Texto de origen:
+===+

# Como utilizar el regulador LM317 y no morir en el intento



## Dr. Zoidberg (Mar 7, 2009)

Buenas!

Hace un tiempo subí unas notas de aplicación de National sobre el famoso LM317. Estas notas tienen todo lo que necesitan saber para utilizar este regulador y un gran numero de circuitos útiles. Pero los circuitos no son lo mas importante, sino las aclaraciones y recomendaciones de como usar el chip.

Como lo puse cerca del final de un thread sobre una fuente regulada, es probable que no lo encuentren muy facilmente aquellos que lo necesiten, así que decidí crear este nuevo thread con una referencia al lugar donde están esos documentos para que los bajen si les hacen falta.

Atención: Si en alguna nota de aplicación habla de LM117 o del LM217, estos son *EXACTAMENTE LO MISMO QUE EL LM31*7, pero en versiones militar e industrial respectivamente.

+===+

Tarea solicitada A:
Enumere todos los códigos de regulador que se nombran en el hilo sobre el regulador LM317.
Tarea solicitada B:
Reanude el hilo sobre el regulador LM317 a partir de su última oración.

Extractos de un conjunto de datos
+===+

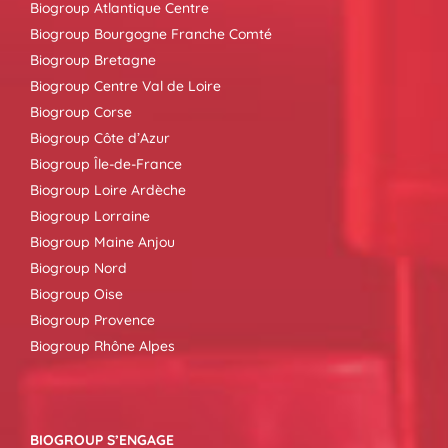
Biogroup Atlantique Centre
Biogroup Bourgogne Franche Comté
Biogroup Bretagne
Biogroup Centre Val de Loire
Biogroup Corse
Biogroup Côte d’Azur
Biogroup Île-de-France
Biogroup Loire Ardèche
Biogroup Lorraine
Biogroup Maine Anjou
Biogroup Nord
Biogroup Oise
Biogroup Provence
Biogroup Rhône Alpes
BIOGROUP S’ENGAGE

+===+

Resultado esperado A:
- LM317
- LM117
- LM217

Resultado esperado B:
Están acá:_ https://www.forosdeelectronica.com/posts/136424/ _
Saludos!


----------



## Nilfred (May 26, 2009)

No hacía falta subirlos mientras exista la página de National, con un link basta.
AN-178 - Application Note 178 Applications for an Adjustable IC Power Regulator
AN-181 - Application Note 181 3-Terminal Regulator Is Adjustable
AN-182 - Application Note 182 Improving Power Supply Reliability with IC Power Regulators


----------



## ssyn (Mar 30, 2010)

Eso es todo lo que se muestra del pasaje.